Ask HN: Please stop using TL;DR
I've noticed recently some people using the TL;DR abbreviation to give summaries of stories posted here. I don't like this trend because to me the point of HN is to read the articles and comment on their content, not to read a tiny summary and comment on that.
I think commenting on TL;DR will lead to poorer discussions because commenters are relying on the TL;DR being an accurate summary. It could well be that the TL;DR has an editorial slant from the person who makes the summary.
And often the point of stories on HN is not some tiny summary or moral, but a long article with many different points and data that are hard to summarize.
Also, I'd argue that reading a long piece (especially if it contains an illustrative story) is much more memorable than a summary like this.
16 comments
[ 3.4 ms ] story [ 18.8 ms ] threadOf course, it would be plain stupid to try to get involved in a discussion without actually getting into reasoning for the conclusion but then there is no solution to stupidity.
http://xpertseoservice.com/
I would downvote it if I could, but for now I'm happy in the knowledge that the domain he is 'pimping' has already been taken down by Hostgator.
So I dislike the "Didn't Read" part only. It implies the reader can't be bothered to consume the whole piece.

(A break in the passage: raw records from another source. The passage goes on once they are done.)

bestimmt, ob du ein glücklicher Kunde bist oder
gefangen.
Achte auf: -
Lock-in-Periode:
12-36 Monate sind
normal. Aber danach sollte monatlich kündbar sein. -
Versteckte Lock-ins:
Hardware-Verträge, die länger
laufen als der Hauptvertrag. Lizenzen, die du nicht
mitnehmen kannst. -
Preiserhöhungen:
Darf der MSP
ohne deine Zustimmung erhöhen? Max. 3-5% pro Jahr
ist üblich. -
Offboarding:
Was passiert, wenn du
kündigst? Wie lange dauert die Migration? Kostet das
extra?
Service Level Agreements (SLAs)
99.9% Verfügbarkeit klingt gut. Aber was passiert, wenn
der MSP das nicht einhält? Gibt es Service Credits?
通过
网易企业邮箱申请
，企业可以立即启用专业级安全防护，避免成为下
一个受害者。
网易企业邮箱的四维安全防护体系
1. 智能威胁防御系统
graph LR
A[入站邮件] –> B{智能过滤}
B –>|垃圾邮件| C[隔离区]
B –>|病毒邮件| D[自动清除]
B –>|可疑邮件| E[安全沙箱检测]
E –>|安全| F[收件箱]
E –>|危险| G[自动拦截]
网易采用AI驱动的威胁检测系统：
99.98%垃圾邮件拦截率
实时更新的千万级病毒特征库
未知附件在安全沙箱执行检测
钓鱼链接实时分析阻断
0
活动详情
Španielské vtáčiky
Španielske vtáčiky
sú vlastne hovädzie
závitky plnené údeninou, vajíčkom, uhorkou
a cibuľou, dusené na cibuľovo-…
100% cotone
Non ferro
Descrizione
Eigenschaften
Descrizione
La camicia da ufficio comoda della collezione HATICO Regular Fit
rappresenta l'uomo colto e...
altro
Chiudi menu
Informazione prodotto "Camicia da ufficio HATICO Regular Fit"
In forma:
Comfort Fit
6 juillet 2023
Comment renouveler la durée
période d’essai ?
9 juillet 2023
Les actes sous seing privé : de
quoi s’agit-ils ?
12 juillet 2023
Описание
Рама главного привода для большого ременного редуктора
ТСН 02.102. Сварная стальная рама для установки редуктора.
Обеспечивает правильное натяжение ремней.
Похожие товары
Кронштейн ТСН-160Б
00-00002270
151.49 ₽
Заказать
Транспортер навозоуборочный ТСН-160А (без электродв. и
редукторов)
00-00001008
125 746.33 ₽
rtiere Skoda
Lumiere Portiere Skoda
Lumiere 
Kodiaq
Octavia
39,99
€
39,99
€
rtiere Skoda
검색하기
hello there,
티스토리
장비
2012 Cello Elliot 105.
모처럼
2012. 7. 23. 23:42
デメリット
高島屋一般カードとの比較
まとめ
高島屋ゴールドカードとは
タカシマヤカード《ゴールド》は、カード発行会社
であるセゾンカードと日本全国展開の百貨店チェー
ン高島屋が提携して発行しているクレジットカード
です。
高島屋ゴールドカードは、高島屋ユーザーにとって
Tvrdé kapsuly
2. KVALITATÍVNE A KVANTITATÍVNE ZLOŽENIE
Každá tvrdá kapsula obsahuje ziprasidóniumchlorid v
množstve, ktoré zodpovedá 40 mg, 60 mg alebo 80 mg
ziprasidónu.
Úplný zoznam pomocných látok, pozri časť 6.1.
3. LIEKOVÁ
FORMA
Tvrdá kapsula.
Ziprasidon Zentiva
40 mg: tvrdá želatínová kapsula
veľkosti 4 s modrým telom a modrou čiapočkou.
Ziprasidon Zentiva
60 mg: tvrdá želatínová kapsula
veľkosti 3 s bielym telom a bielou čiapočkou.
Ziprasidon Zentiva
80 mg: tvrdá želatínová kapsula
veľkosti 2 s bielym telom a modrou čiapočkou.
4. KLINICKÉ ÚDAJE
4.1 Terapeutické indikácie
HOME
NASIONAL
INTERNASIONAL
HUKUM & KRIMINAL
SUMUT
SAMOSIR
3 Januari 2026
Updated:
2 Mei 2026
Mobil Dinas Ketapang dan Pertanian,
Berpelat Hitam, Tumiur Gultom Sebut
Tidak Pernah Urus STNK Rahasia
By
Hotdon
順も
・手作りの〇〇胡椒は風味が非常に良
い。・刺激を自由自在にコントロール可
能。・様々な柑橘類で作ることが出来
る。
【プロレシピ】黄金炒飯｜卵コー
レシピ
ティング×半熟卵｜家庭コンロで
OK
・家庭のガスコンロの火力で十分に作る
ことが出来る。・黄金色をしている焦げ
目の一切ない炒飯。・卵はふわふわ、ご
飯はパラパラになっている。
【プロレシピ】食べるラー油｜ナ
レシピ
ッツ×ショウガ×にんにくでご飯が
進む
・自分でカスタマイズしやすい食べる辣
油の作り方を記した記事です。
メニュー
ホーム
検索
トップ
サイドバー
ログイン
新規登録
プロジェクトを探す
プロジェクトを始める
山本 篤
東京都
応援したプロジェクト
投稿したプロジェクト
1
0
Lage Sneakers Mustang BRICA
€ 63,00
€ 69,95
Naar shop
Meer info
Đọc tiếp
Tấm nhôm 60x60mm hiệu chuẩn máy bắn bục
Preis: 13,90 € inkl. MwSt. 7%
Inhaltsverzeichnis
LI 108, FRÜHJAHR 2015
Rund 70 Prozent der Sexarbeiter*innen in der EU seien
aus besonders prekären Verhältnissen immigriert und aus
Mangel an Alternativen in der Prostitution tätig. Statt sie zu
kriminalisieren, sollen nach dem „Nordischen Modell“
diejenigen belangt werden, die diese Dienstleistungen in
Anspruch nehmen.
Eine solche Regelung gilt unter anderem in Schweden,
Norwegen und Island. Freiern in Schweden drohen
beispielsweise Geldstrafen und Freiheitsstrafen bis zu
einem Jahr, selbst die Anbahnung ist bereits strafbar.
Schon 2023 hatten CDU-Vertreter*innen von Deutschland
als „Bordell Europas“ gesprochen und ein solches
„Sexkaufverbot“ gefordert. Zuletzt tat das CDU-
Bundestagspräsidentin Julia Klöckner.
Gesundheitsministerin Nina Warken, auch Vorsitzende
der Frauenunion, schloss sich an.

There is a trend among authors to use it as a stand-in for "In conclusion" and another trend among commentators to use it as an introduction for dismissive snark.
"Too long" inherently implies fault with the writing. When used by an author it is often an excuse for bad writing. Only on rare occasions is it endearing self deprication...or rather it is just possible to imagine such circumstances regardless of their actual occurrence.
On the other hand, its use by a commentator carries the negative connotation that the author's writing isn't worth reading.
tl;dr: Don't use "tl;dr."
It's also useful to other users when someone is using it to summarize a scientific or niche post which other uses might not understand, putting the story into layman's terms.
Hear. Hear. I think of Hacker News as a community of people who know how to read, and who appreciate good writing. Submissions to Hacker News should be from reliable sources and submitted with the original article titles in the first place,
http://news.ycombinator.com/item?id=4624933
so the reader should already receive a signal from the submission and its title that it is worth a read to the end, and a signal of what the article is about.
And often the point of stories on HN is not some tiny summary or moral, but a long article with many different points and data that are hard to summarize.
Yes. The best submissions to HN have some consideration of more points of view than just the author's point of view, and will be harder to condense to a one-line summary than the articles that need not even be submitted here.
Also, I'd argue that reading a long piece (especially if it contains an illustrative story) is much more memorable than a summary like this.
Agreed with this too. A pithy point embedded in a carefully reasoned article with pertinent examples and discussions of alternative points of view is actually better understood, and better remembered, than the same pithy point written in isolation.
Here's to the readers who still read writing longer than one sentence. Be bold in submitting articles that are more than five paragraphs long. Invite your fellow participants on HN to be absorbed for a few minutes in THINKING about a detailed, nuanced argument. Encourage the submission of articles with analysis and factual detail by upvoting those articles. Reward your fellow readers by submitting and upvoting articles worth reading in full.
P.S. My user profile here on HN begins with a one-liner tl;dr summary. Yes, that is a joke, although the summary is accurate.
Yes, sometimes, but ...
1. Many people have limited reading time.
2. Many topics can be accurately distilled to a few words with no loss of meaning.
3. Economy of expression is highly esteemed in journalism, and it can often be accomplished with no loss of useful content.
Some tl;dr endeavors fall flat, and/or excise the meat along with the fat. Some succeed admirably.
Many submitted essays seem to have been written by someone who expects to be paid by the word, therefore the more words, the better. Such essays are often greatly improved through distillation.
So, in my humble opinion, no conclusion can be drawn -- each tl;dr effort should be judged on its merits.
I will close with my favorite tl;dr story, in which Woody Allen says, "I took a speed-reading course so I could read 'War and Peace'. It's about Russia."
:) ... I see this often on very long stories and ones which are tough to read (like a nitty-gritty physics story). I don't see a problem when used judiciously. Plus the up/down-voting usually only surfaces tl;dr's when they're actually good and needed.
What's absolutely terrible are Slashdot-like forums where they give an official TL;DR for every story. I think /. quality would improve greatly if they removed these.